**Dataset entries:**
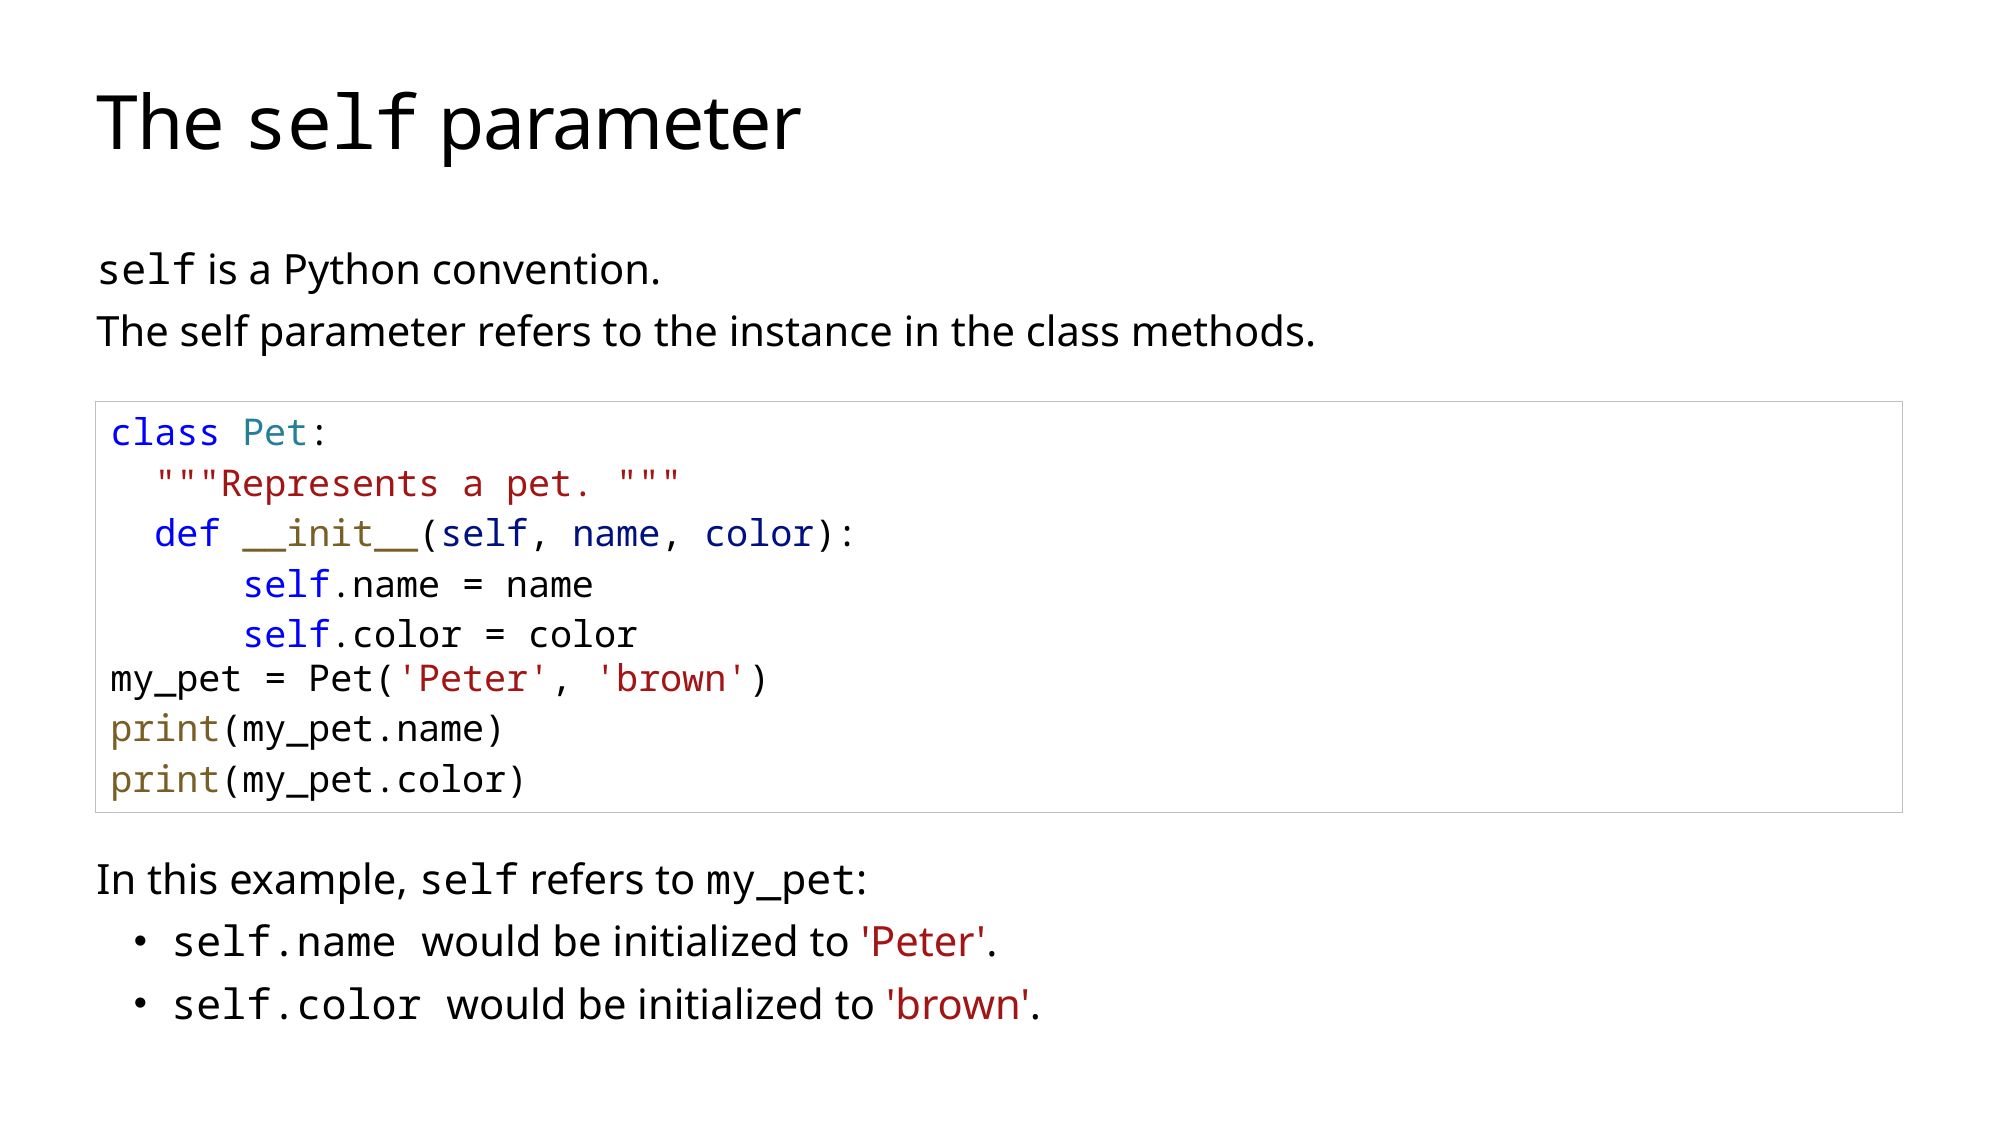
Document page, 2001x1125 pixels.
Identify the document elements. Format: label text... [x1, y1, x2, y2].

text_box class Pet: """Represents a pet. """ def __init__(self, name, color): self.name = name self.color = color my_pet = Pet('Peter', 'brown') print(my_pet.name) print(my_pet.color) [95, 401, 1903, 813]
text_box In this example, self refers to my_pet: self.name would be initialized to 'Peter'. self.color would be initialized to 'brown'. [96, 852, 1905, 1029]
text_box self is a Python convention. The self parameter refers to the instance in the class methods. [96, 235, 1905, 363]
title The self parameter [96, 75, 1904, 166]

**TO DO:**
After locating the line containing "Identify the document", write out that line and all remaining lines of the records exactly, with nothing added.

**TASK ANSWER:**
Identify the document elements. Format: label text... [x1, y1, x2, y2].

text_box class Pet: """Represents a pet. """ def __init__(self, name, color): self.name = name self.color = color my_pet = Pet('Peter', 'brown') print(my_pet.name) print(my_pet.color) [95, 401, 1903, 813]
text_box In this example, self refers to my_pet: self.name would be initialized to 'Peter'. self.color would be initialized to 'brown'. [96, 852, 1905, 1029]
text_box self is a Python convention. The self parameter refers to the instance in the class methods. [96, 235, 1905, 363]
title The self parameter [96, 75, 1904, 166]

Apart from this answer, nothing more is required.